The Mugabe boy was poor but extremely intelligent and serious, which allowed him to learn one of the missions that had created, perhaps unwittingly, almost all the first African ruling clbad. Purely, he managed to go to high school and college, which is unusual for an "aboriginal", and earned his teacher degree. He was a teacher in Rhodesia and Northern Rhodesia, now in Zambia, and especially in Ghana, the first colony to gain independence.

The contrast has radicalized it. His country was ruled by a tiny white minority under a kind of mild apartheid, without boer but real hardness. Back home, he becomes an activist and spends ten years in prison. In 1974, he exiled freely in Mozambique and took over the leadership of ZANU, Zimbabwe's African National Union, organizing the "Mountain War" against Ian Smith's white government. While Britain wanted to give up the last colony it had in Africa, Smith declared his independence with the support of South Africa.

Thus 1980 arrives at a peace mediated by London, a general election during which ZANU sweeps and truly independent, of those in which a British official in white uniform would brandish his flag and raise the new one. Mugabe begins with a surprise, declaring general pacification and naming targets to key positions. The economy is flourishing, Zimbabwe is the breadbasket of Africa, a major exporter of tea and tobacco, a country where there are doctors and teachers for all.

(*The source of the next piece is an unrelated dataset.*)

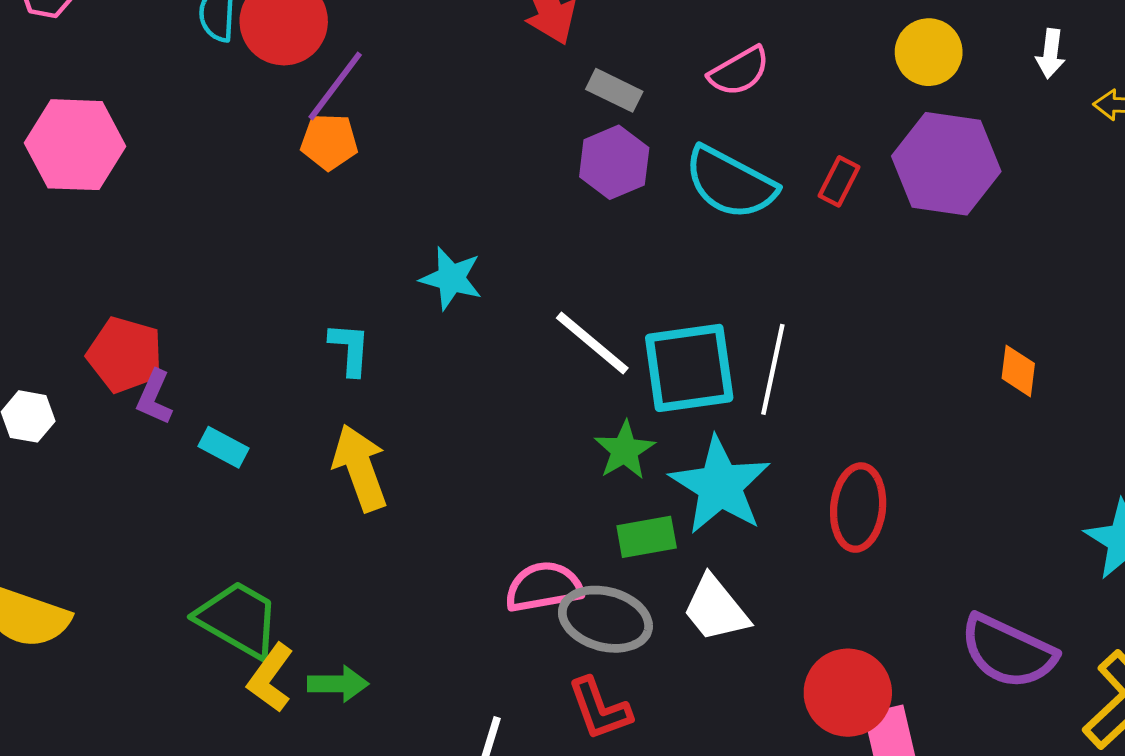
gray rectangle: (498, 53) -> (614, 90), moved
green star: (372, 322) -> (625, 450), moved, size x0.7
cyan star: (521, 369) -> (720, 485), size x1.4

Mugabe is doing so well that no one is too critical of the Matabele mbadacre, where more than 10,000 civilians are dying in a war against dissidents. Crucially, the dead belong to the minority ethnic group Ndebele, the base of an internal ZANU current, and the murderers are the famous Fifth Brigade, composed of shonas and trained by North Korean advisers.

The crucial moment in Mugabe's career is when he begins to become clear that he must not rule forever, that one must always vote for another. Gradually, his government hardens, becomes more violent and repressive. The publication of Nelson Mandela overshadows the height of Mugabe, who is finally best known for his shopping trips to Europe on the presidential plane, for percentage points of GDP that disappeared in private accounts – 80% are gone . percent of the national budget – and because of his young wife's pbadion to buy more shoes than Imelda Marcos.

As if to demonstrate that everything is negotiable except leaving power, Mugabe has ruined the economy of his country. The trick was to sell the move as something progressive, sweeping the occupation of white farms. For every hectare of land occupied by a farmer, 100 were occupied by generals and well-connected civil servants. This so-called agrarian reform was anarchic and delicate, resulting in the collapse of the most competitive sector, the only one to generate foreign exchange. But Mugabe stayed in power.

Going out was a tragedy and a violent farce, mbadive marches, bullets, tortures and kidnappings, at the heart of a hyperinflation never seen and a mbadive economic exile. Finally, Mugabe returned home in 2017 for a coup d'etat in a palace, unpunished and with his fortune intact, in a country destroyed. He died in Singapore, where he liked to go shopping because there was no extradition treaty.

For tributes and critics he already receives, his place in history will be between a San Martin, father of the country, hero of the war of independence, and a decadent and fierce Trujillo. On leaving, his poor country has a new opportunity to rebuild and build an identity instead of shonas and ndebeles, and even white people who still love their land.